Während früher in Weissach Designstudio oder Windkanal über das Gelände verstreut waren, sind jetzt alle Teile in den drei neuen Gebäuden gebündelt. Das Gehirn von Porsche pulsiert mit frischem Blut. 750 Designer und Ingenieure haben hier künftig ihren Arbeitsplatz. „Damit können die kreativen Entwickler noch konsequenter als bisher Hand in Hand arbeiten“, sagte Porsche-Vorstandchef Matthias Müller.

Das zeigt sich etwa im Design-Studio. Bis zu sieben Autos lassen sich auf einer 70 Meter langen Modellierplatte gleichzeitig aus synthetischem Ton formen. Dabei helfen riesige Fräsmaschinen, die zuvor mit den entsprechenden Daten gefüttert werden. Die Designer schauen von einer Galerie aus jederzeit auf die Ergebnisse herunter, können ihre Entwürfe gegebenenfalls überarbeiten. Dann wird noch mal geschabt, gefräst und modelliert. Und der weiße Boden, der jetzt noch klinisch rein wirkt, dürfte dann mit Tonresten übersät sein. Wird ein neuer Porsche entwickelt, arbeiten die Designer meist mit sechs bis sieben Varianten, die am Ende Vorstandschef Matthias Müller zur Entscheidung präsentiert werden. „Das sind dann oft harte Diskussionen“, sagt Johannes Doll, Projektkoordinator für das 918-Spyder-Design. Quasi spiegelbildlich gegenüber befindet sich das Designstudio für den Innenraum der Autos. Um die Wirkung von Farben und Materialien zu beurteilen, werden die Autos in einen Lichthof vor dem Gebäude transportiert.

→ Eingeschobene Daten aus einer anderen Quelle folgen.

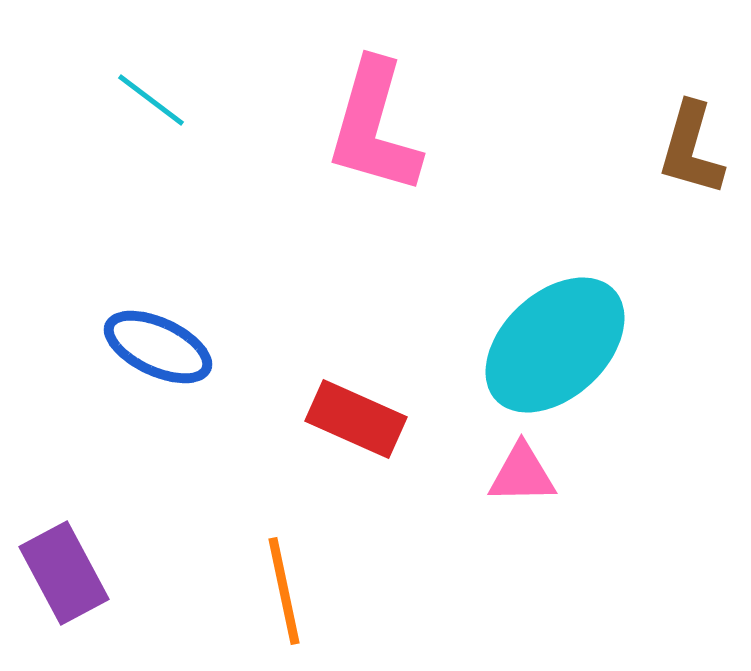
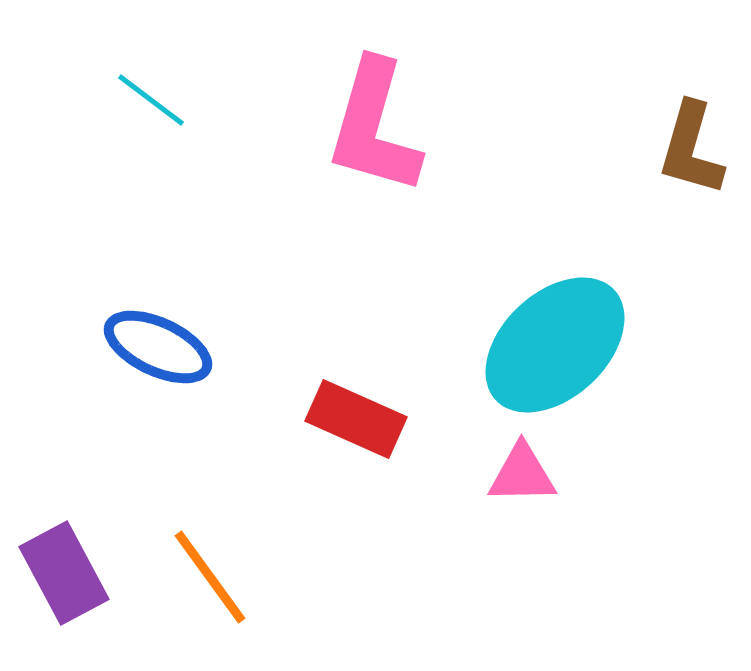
orange line: moved 74 px left, 14 px up; rotated 24 degrees counterclockwise
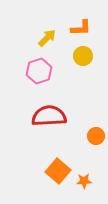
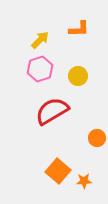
orange L-shape: moved 2 px left, 1 px down
yellow arrow: moved 7 px left, 2 px down
yellow circle: moved 5 px left, 20 px down
pink hexagon: moved 1 px right, 2 px up
red semicircle: moved 3 px right, 5 px up; rotated 28 degrees counterclockwise
orange circle: moved 1 px right, 2 px down
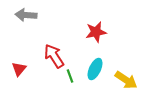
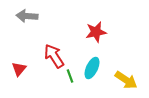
gray arrow: moved 1 px right, 1 px down
cyan ellipse: moved 3 px left, 1 px up
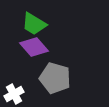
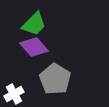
green trapezoid: rotated 76 degrees counterclockwise
gray pentagon: moved 1 px down; rotated 16 degrees clockwise
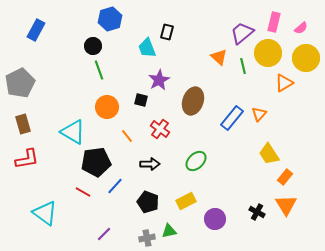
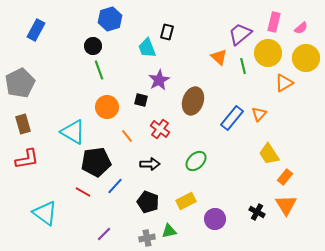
purple trapezoid at (242, 33): moved 2 px left, 1 px down
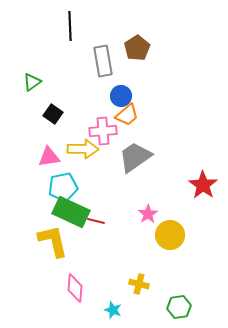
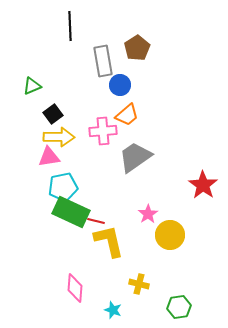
green triangle: moved 4 px down; rotated 12 degrees clockwise
blue circle: moved 1 px left, 11 px up
black square: rotated 18 degrees clockwise
yellow arrow: moved 24 px left, 12 px up
yellow L-shape: moved 56 px right
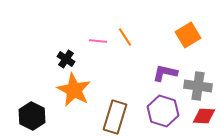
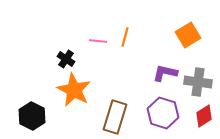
orange line: rotated 48 degrees clockwise
gray cross: moved 4 px up
purple hexagon: moved 2 px down
red diamond: rotated 35 degrees counterclockwise
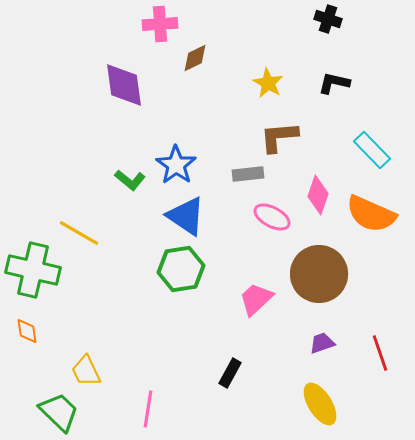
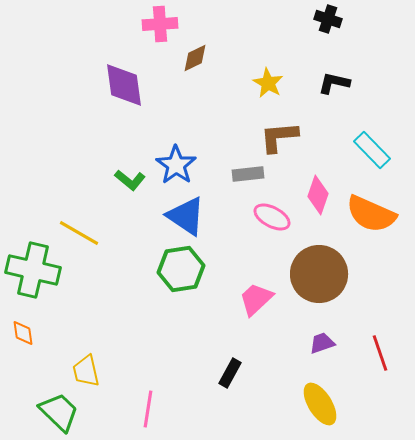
orange diamond: moved 4 px left, 2 px down
yellow trapezoid: rotated 12 degrees clockwise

Zum Entwicklungszentrum soll sich bald noch ein neues Prüfgebäude für Antriebe gesellen. Bis 2016 will Porsche hier noch einmal 95 Millionen Euro investieren, um Verbrennungsmotoren, aber auch Elektro- oder Hybridantriebe schneller zu testen. „Der Klima- und Umweltschutz fordert von der Branche völlig neue Lösungsansätze“, sagte Vorstandschef Matthias Müller. Dies sei mit einem erheblichen Mehraufwand im Bereich Forschung und Entwicklung verbunden. Weissach wird damit als Denkfabrik für den Sportwagenbauer immer wichtiger. Bis 2018 fließen jährlich 100 Millionen Euro in den Standort. Inzwischen arbeiten hier 4500 Designer, Ingenieure und Techniker. Dazu kommen 1500 Mitarbeiter von Geschäftspartnern. Bis Oktober soll zudem ein neues Parkhaus fertig werden.

Das Elektronik-Integrationszentrum, in dem Kabelstränge und Steuerungseinheiten geprüft und zusammengeführt werden, ist übrigens der einzige Teil, in dem bereits gearbeitet wird. Designstudio und Windkanal werden erst in den nächsten Wochen bezogen. Geheimhaltung ist oberstes Prinzip in Weissach. Wer lässt sich schon gerne ins Gehirn schauen.